On Thursday, July 18, 2024 at 8:24:52 AM UTC-4 [email protected] wrote:

To be brief and frank -- @buttons are an objectively bad solution to this 
for a casual user.  An @button to set their favorite layout is:

1) inflexible -- a button will set a *specific* layout, and nothing else
2) bespoke -- require *development time* of the user, or to go begging on 
the mailing list for someone else to do the work, which is objectively a 
bad UX
3) clutter -- would add both cognitive *and* visual clutter to an outline


@buttons are certainly not a general solution. They can be useful but are 
limited.  The same is true for new menu items.
 

I feel that 'layout plugins' would assist with this, but they'd still be 
supremely inflexible.  For the non-programming user, we went from 'you can 
have any layout you want' to 'here are your choices, get over it'. 
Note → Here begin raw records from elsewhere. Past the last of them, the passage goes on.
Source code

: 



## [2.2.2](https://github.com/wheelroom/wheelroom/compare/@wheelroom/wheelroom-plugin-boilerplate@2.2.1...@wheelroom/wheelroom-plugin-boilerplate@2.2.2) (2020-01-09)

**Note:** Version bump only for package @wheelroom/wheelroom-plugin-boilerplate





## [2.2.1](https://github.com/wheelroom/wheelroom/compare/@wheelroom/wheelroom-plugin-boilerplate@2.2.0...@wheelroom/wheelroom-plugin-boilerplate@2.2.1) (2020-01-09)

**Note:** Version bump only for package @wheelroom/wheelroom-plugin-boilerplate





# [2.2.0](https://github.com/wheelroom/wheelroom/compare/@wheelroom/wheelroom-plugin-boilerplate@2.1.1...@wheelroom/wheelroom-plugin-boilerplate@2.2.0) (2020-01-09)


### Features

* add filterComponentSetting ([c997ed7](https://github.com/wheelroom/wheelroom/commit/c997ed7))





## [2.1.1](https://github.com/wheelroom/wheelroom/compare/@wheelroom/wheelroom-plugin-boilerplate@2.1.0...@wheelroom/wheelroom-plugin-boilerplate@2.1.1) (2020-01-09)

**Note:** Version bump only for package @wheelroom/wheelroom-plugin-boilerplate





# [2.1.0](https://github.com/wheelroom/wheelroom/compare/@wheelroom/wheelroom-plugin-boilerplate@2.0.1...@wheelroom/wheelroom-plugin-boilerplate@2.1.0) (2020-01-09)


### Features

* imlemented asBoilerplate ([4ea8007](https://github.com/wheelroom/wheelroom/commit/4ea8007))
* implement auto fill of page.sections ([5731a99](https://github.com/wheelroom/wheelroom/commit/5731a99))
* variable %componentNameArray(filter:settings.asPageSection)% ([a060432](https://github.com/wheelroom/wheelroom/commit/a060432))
To point #1, with the old easter-egg approach, I frequently manipulated 
layouts dynamically within the same workbook, to achieve what I needed *at 
the time, on the fly*. Some layouts I only ended up using for a few 
minutes, *as suited my workflow*. There was also the layout saving+loading 
mechanism that helped switch when desired to a series of 'stable' layouts, 
across all outlines.


I found it very hard to understand what results I was going to get with 
that old interface.  Yes, I would save and restore named  layouts once I 
got something I liked, and sometimes they got lost. I only ever had a few 
named layouts because managing and even remembering what they were for they 
were wasn't easy.  So for me they were a mixed blessing.
 

To #2, requiring a user to a) know the API, and b) be willing to put in the 
effort to write a custom bespoke script just to *move a panel around*.  
This is a bit much.


I agree with this.  It's not the same as the question of whether to only 
offer pre-canned layouts or to find ways to let a user roll their own.
 

#3 is nothing new in Leo world, but is just one more point of friction for 
new users.

If the splitters had context menus to add new splits, and panes had 
click&drag handles to let you move them around, my whole issue would be 
resolved.  No new commands, no new plugins, no absurd development time 
requests of basic users. 


I don't know why, but drag-n-drop often seems to be a problem with Leo.  
Dragging a node in the tree to a new spot works but it's touchy and 
sometimes doesn't get the node where you want.  Sometimes multiple nodes 
get highlighted and I don't know why, but only one of them will get moved 
by the mouse. It's possible to highlight more than one node but a delete 
will only deleted one of them, and it's not always the one I expect.  
Dropping files (other than outlines) doesn't work reliably yet.  And so 
on.  I think that dragging operations in general (in Qt but in other 
frameworks too) can be hard to get working right. I personally don't have 
much experience in this area so don't have anything useful to offer.